Ne semble-t-il pas entendre un professeur d’agriculture dire
à ses élèves : « Le climat est la première règle de
l’agriculteur ? Ses ressources lui dictent ses devoirs. C’est
d’abord sa position locale qu’il doit consulter. Est-il sur un sol
argileux, il doit se conduire de telle façon. A-t-il affaire à du
sable, voici comment il doit s’y prendre. Toutes les facilités
sont ouvertes à l’agriculteur qui veut nettoyer et améliorer son
sol. Qu’il ait de l’habileté, les terres, les engrais qu’il aura dans
ses mains lui inspireront un plan d’exploitation, qu’un
professeur ne peut jamais tracer que d’une manière vague et
sujette à l’instabilité des hypothèses, qui varient et se
compliquent avec une infinité de circonstances trop difficiles à
prévoir et à combiner. »
Mais, ô sublimes écrivains, veuillez donc vous souvenir
quelquefois que cette argile, ce sable, ce fumier, dont vous
disposez si arbitrairement, ce sont des Hommes, vos égaux, des
êtres intelligents et libres comme vous, qui ont reçu de Dieu,
comme vous, la faculté de voir, de prévoir, de penser et de
juger pour eux-mêmes !
MABLY. (Il suppose les lois usées par la rouille du temps, la
négligence de la sécurité, et poursuit ainsi) :
« Dans ces circonstances, il faut être convaincu que les ressorts du
gouvernement se sont relâchés. Donnez-leur une nouvelle tension (c’est au lecteur
que Mably s’adresse), et le mal sera guéri… Songez moins à punir des fautes qu’à

encourager les vertus dont vous avez besoin. Par cette méthode vous rendrez à
votre république la vigueur de la jeunesse. C’est pour n’avoir pas été connue des
peuples libres qu’ils ont perdu la liberté ! Mais si les progrès du mal sont tels que
les magistrats ordinaires ne puissent y remédier efficacement, ayez recours à une
magistrature extraordinaire, dont le temps soit court et la puissance considérable.

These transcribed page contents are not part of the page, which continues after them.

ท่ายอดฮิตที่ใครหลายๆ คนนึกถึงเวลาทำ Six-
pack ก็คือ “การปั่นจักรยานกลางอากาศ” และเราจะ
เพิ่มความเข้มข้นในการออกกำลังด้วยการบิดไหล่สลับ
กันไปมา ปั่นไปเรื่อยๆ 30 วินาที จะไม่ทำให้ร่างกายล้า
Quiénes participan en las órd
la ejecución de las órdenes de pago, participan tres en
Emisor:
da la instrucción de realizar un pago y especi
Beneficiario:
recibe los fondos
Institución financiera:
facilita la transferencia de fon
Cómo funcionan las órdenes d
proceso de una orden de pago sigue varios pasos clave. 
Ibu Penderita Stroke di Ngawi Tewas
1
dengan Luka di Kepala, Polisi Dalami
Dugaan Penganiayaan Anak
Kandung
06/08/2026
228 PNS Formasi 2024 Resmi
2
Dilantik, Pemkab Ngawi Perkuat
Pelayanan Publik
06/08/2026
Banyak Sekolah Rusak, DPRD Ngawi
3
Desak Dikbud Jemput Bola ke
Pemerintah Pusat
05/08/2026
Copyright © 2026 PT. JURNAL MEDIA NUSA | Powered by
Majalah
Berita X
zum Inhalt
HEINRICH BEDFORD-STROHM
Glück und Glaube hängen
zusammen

L’imagination des citoyens a besoin alors d’être frappée… »
Et tout dans ce goût durant vingt volumes.
Il a été une époque où, sous l’influence de tels
enseignements, qui sont le fond de l’éducation classique,
chacun a voulu se placer en dehors et au-dessus de l’humanité,
pour l’arranger, l’organiser et l’instituer à sa guise.